Program instructions, software or interactive modules for providing the digital marketplace and performing analysis on any received feedback may be stored in the ROM 510 and/or the RAM 515. Optionally, the program instructions may be stored on a tangible computer readable medium such as a compact disk, a digital disk, flash memory, a memory card, a USB drive, an optical disc storage medium, such as a Blu-ray™ disc, and/or other recording medium.
An optional display interface 530 may permit information from the bus 500 to be displayed on the display 535 in audio, visual, graphic or alphanumeric format.
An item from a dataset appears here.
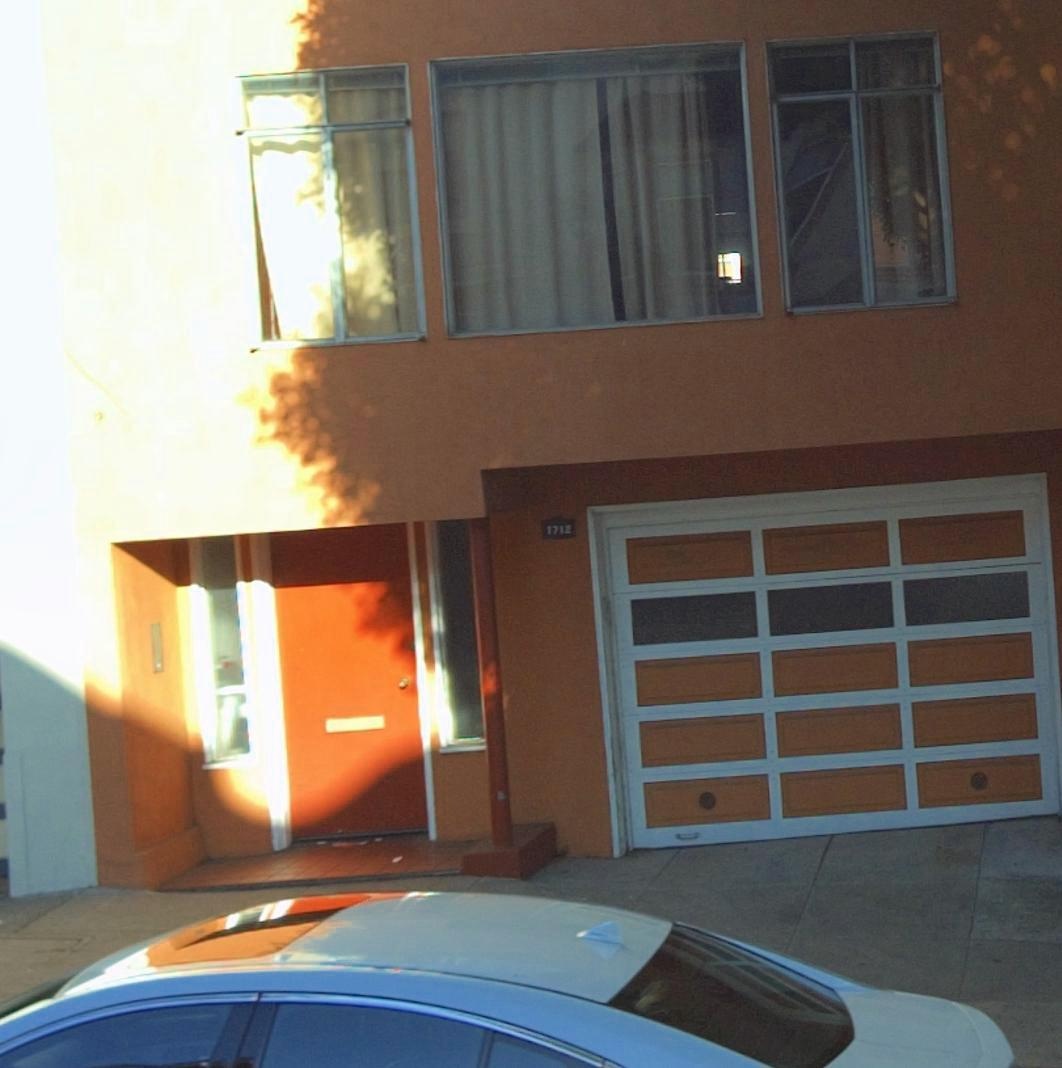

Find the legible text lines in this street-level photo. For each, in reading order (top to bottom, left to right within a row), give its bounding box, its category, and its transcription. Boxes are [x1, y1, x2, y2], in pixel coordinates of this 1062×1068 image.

[544, 523, 573, 536] StreetNumber: 1712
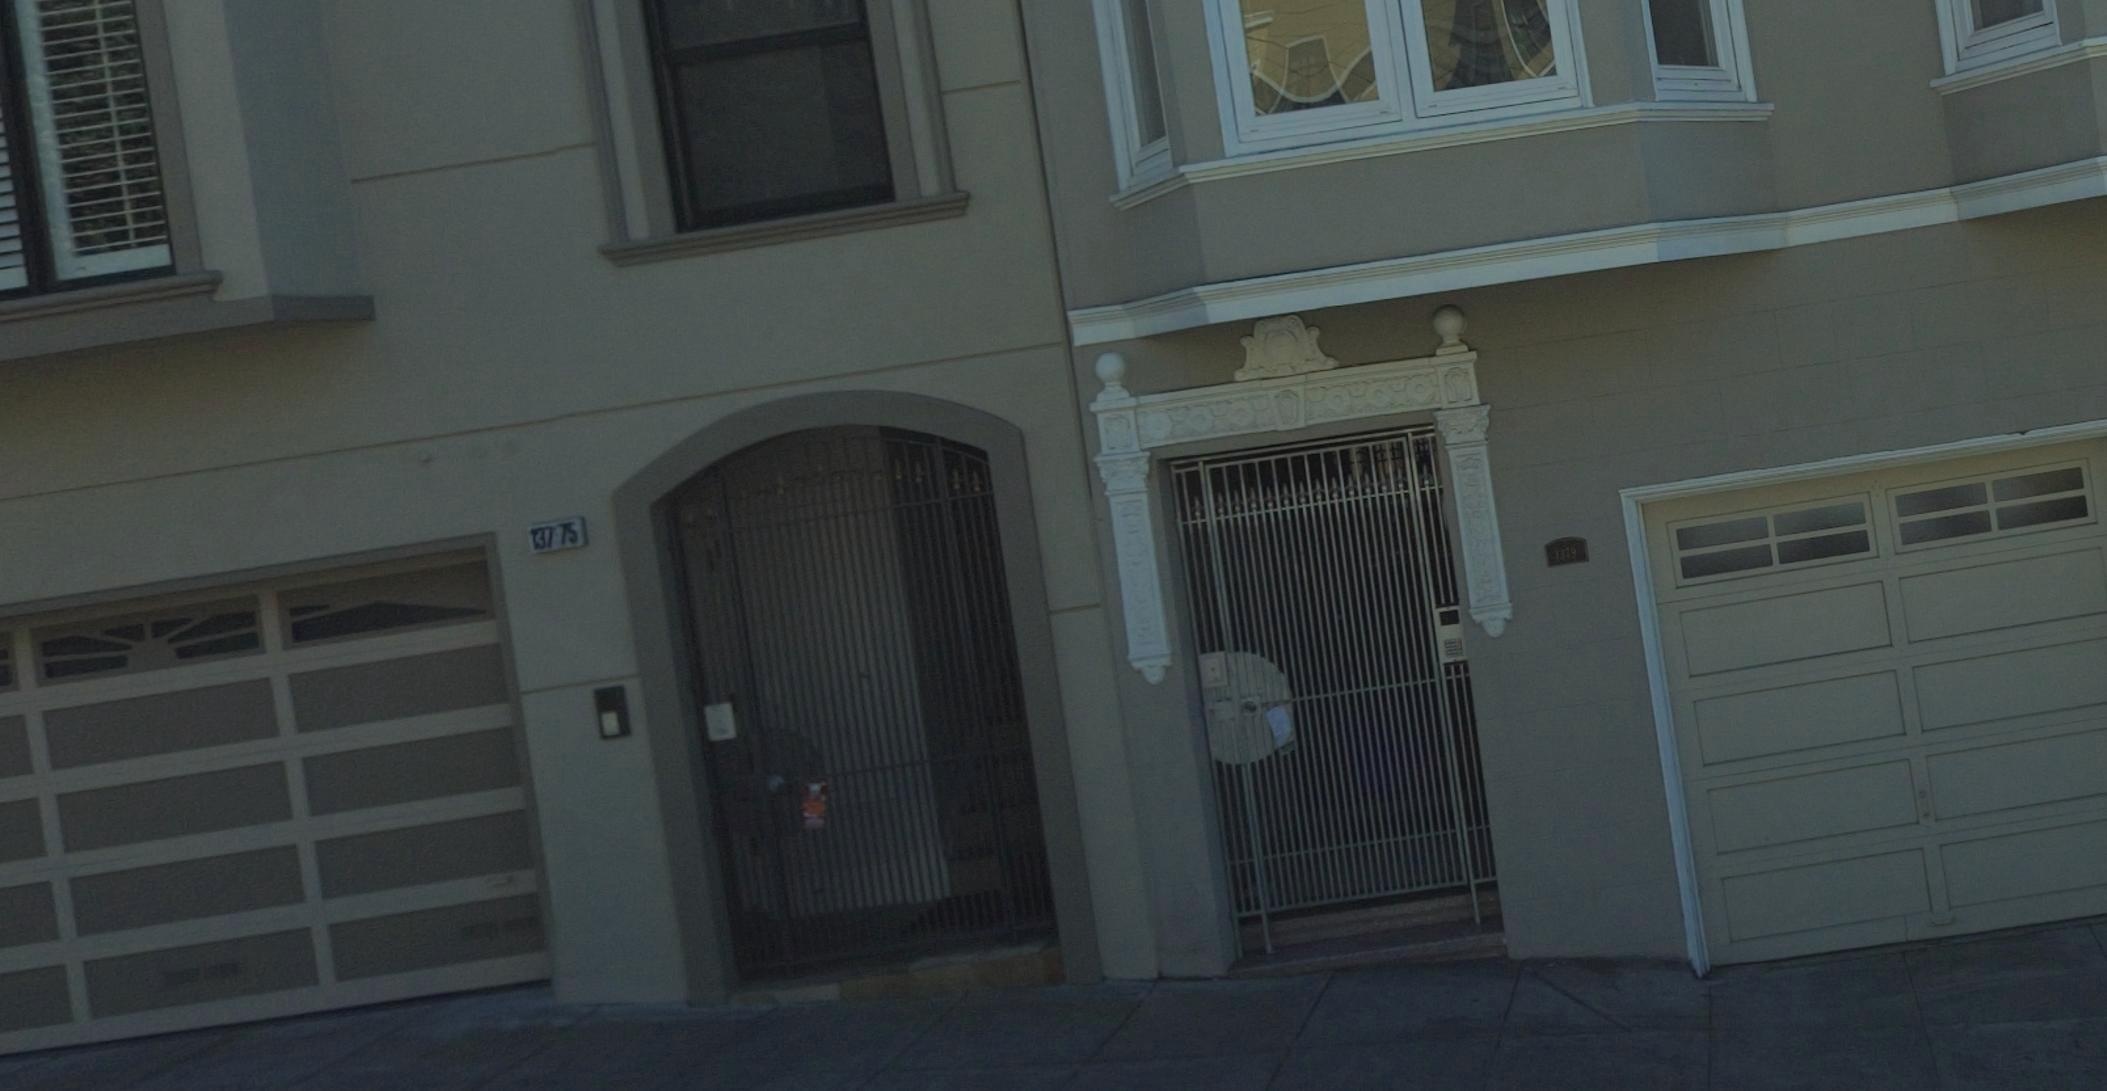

Communication with external devices may occur using various communication ports 540. An exemplary communication port 540 may be attached to a communications network, such as the Internet or an intranet.
The hardware may also include an interface 545 which allows for receipt of data from input devices such as a keyboard 550 or other input device 555 such as a mouse, a joystick, a touch screen, a remote control, a pointing device, a video input device and/or an audio input device.
Various of the above-disclosed and other features and functions, or alternatives thereof, may be combined into many other different systems or applications. Various presently unforeseen or unanticipated alternatives, modifications, variations or improvements therein may be subsequently made by those skilled in the art, each of which is also intended to be encompassed by the disclosed embodiments.
This application is related to U.S. patent application Ser. No. ______ (Attorney Docket No. 20091182-US-NP/121782.28901), filed Aug. 17, 2010, the contents of which are hereby incorporated by reference.